Union des Communistes d’Ukraine (SKU) [1]
Discours

 

23e Rencontre internationale de Partis communistes et ouvriers
20-22 octobre 2023, Izmir, Turquie [2]

Texte en français (traduction à partir des versions publiées, en russe, anglais)

Chers camarades!

Tout d’abord, permettez-moi de remercier cordialement le parti hôte, le Parti communiste turc, pour l’énorme travail accompli dans l’organisation de la réunion d’aujourd’hui et de souhaiter la bienvenue à cette fête à l’occasion de son 100e anniversaire! Ce parti a été fondé comme un parti de type d’avant-garde et le reste, poursuivant une ligne marxiste-léniniste cohérente dans la lutte pour la libération du travail tant dans son propre pays qu’au niveau international. Votre détermination à vous opposer à la bourgeoisie, votre capacité à travailler avec les masses et votre clarté idéologique devraient servir d’exemple à de très nombreux communistes à travers le monde.

Camarades,

Il se trouve que nous vivons et agissons dans un contexte de croissance poursuivie de la crise générale du capitalisme. La principale contradiction de cette formation s’approfondit et devient encore plus aigüe à l’ère de l’impérialisme. L’économie capitaliste est de plus en plus ébranlée par ses manifestations les plus antihumaines : des crises de surproduction relative, annulant le travail social, détruisant ses fruits et l’essence même de la vie collective du travailleur. L’accélération du progrès scientifique et technologique, l’émergence de nouvelles opportunités technologiques auparavant impensables dans l’exploration spatiale, les technologies nano et numériques, le génie génétique, d’une part, accélèrent le processus de socialisation de la production, d’autre part, génèrent de nouvelles contradictions causées par le fait que la bourgeoisie s’approprie instantanément toutes les réalisations de la science et de la technologie, mais empêche leur utilisation au profit de l’ensemble de la société, continuant à créer un "excédent" de travail, les masses de chômeurs, privées de moyens de subsistance, augmentant le degré d’exploitation des travailleurs. Selon l’Organisation internationale du travail, le chômage dans le monde d’aujourd’hui a atteint un niveau alarmant ‑ 207 millions de personnes, atteignant des niveaux particulièrement élevés en Asie du Sud-Est, en Amérique latine et dans les Caraïbes.
------
**CONSIGNE:**
D'après le discours, à combien de personnes l'Organisation internationale du travail chiffre-t-elle le chômage dans le monde ? Les items ci-dessous ne sont pas nécessaires.

**ENREGISTREMENTS:**
------
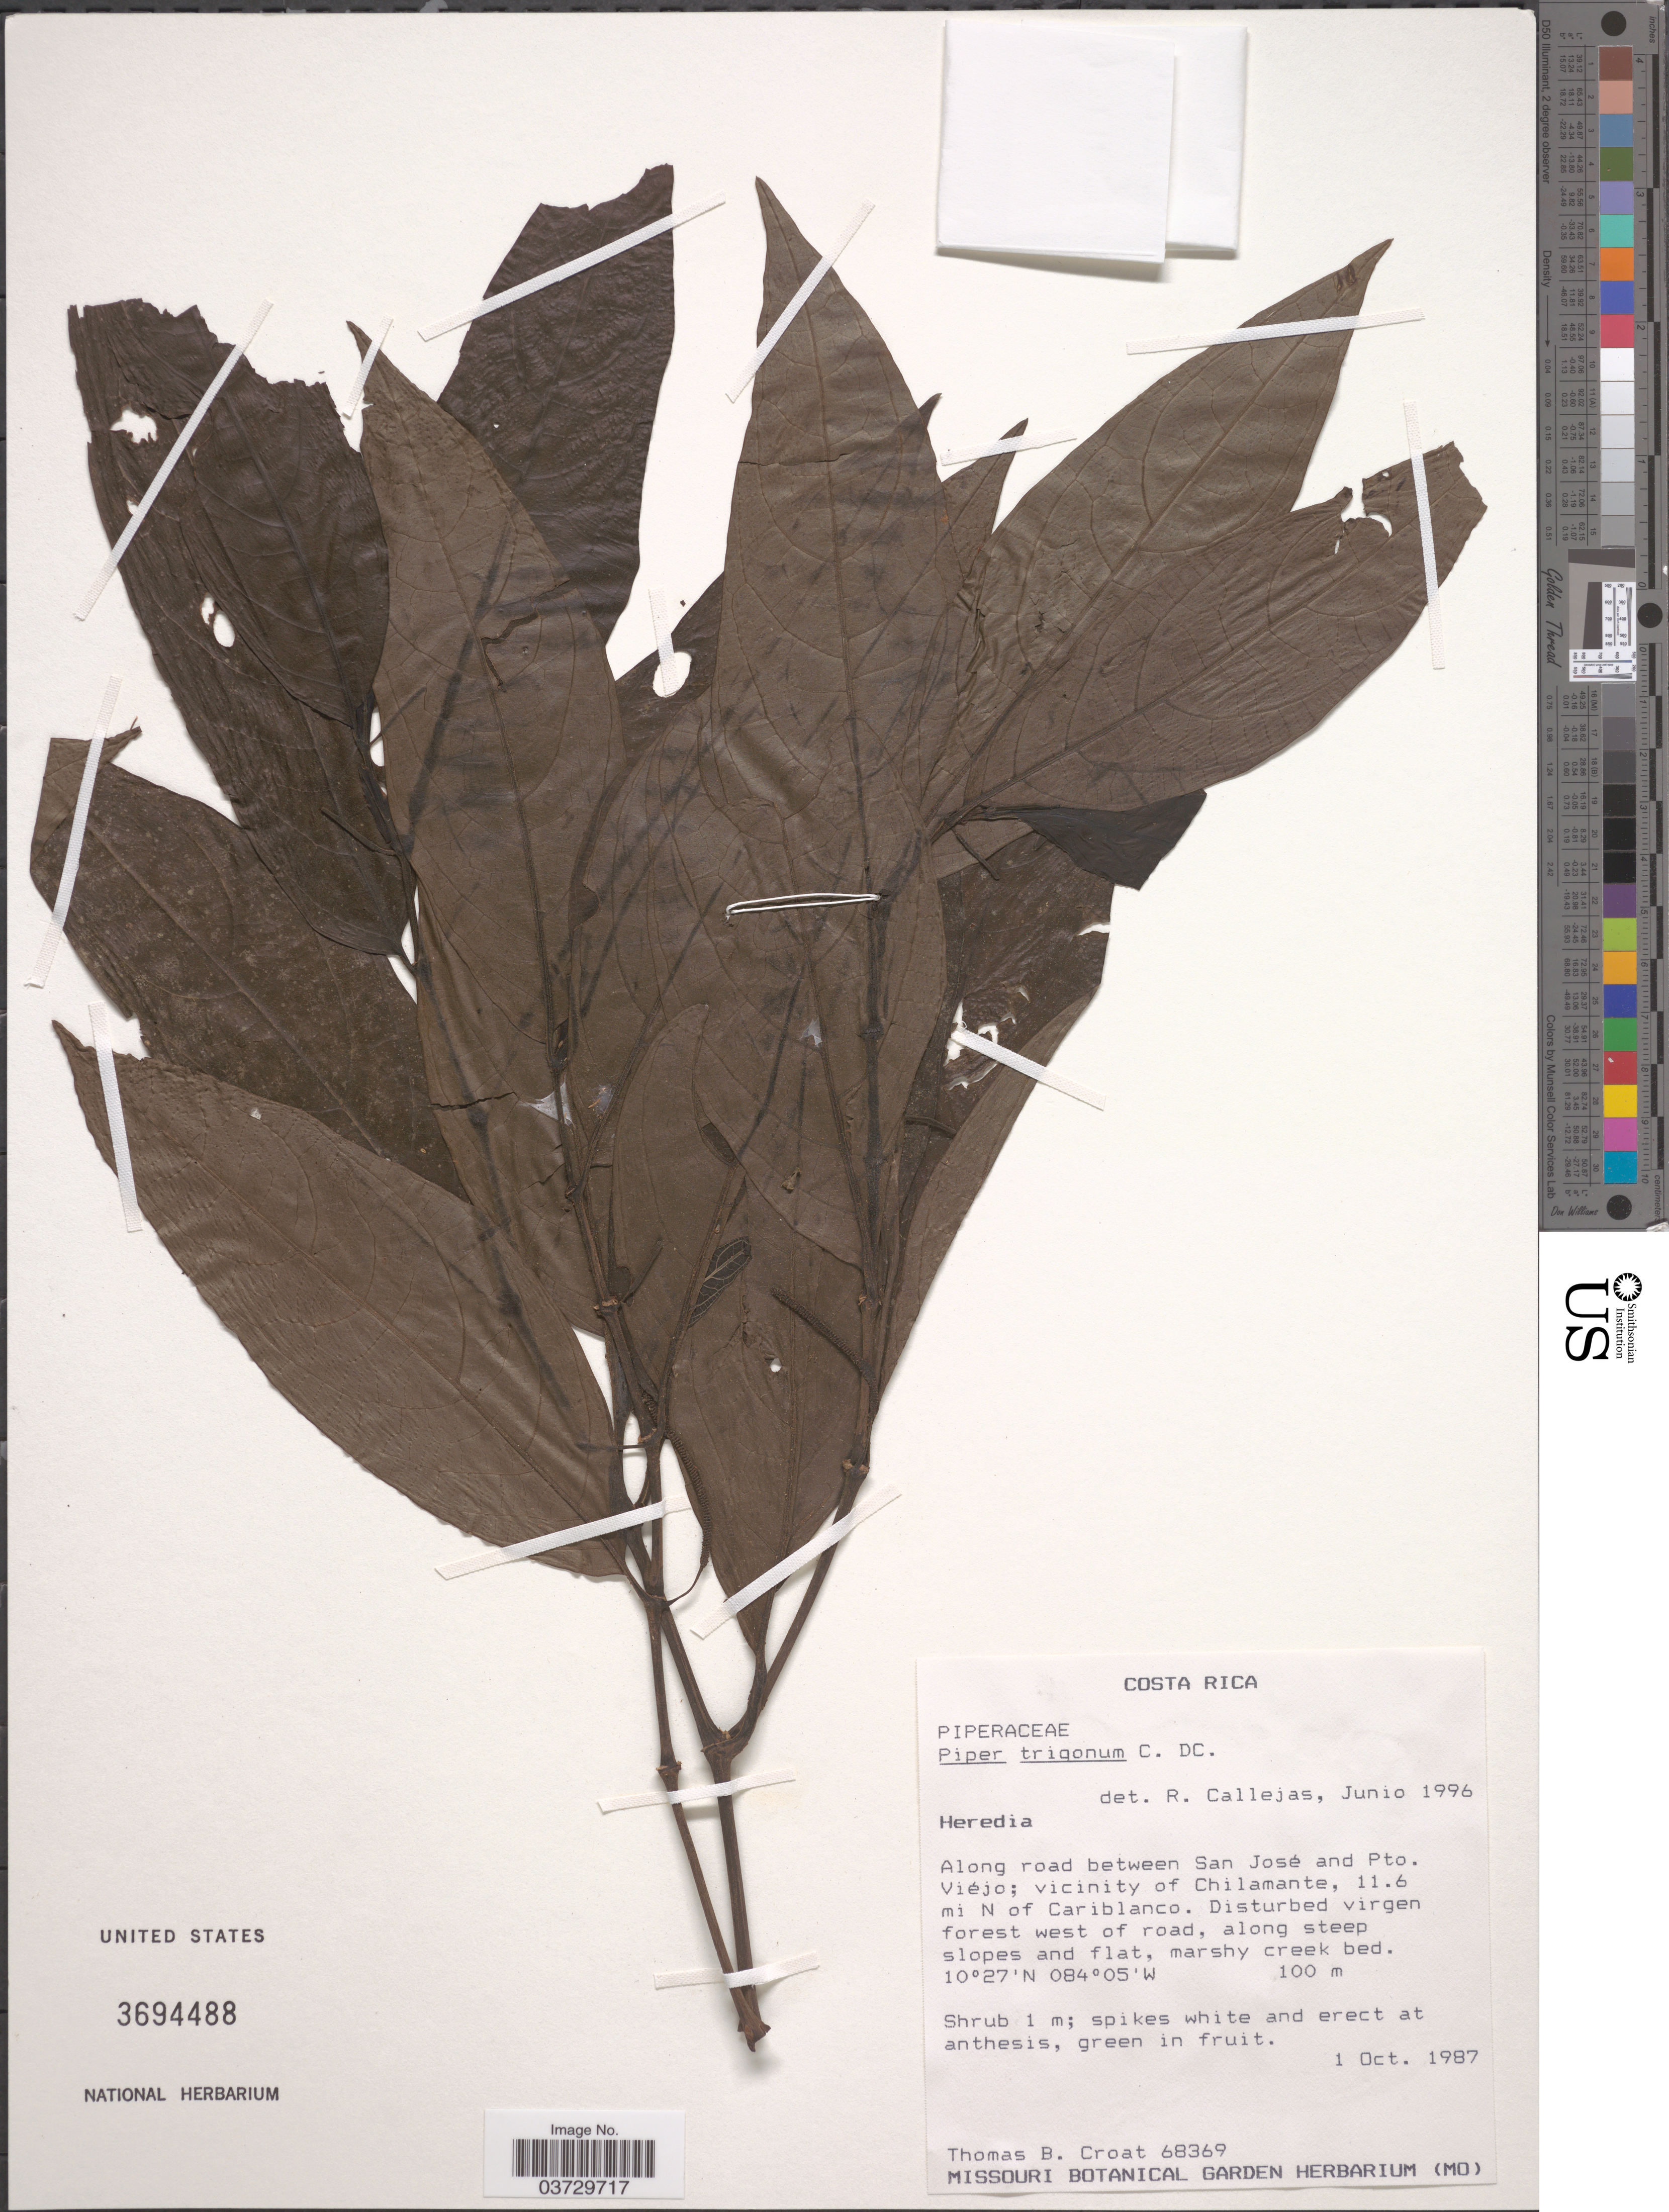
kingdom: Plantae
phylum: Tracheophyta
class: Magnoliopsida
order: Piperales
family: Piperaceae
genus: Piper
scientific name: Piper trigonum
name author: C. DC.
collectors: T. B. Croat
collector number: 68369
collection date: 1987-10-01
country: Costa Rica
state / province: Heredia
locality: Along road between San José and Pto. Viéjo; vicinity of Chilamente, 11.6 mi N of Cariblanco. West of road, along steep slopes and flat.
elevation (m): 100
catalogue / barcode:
------
**RÉPONSE RÉDIGÉE:**
207 millions de personnes.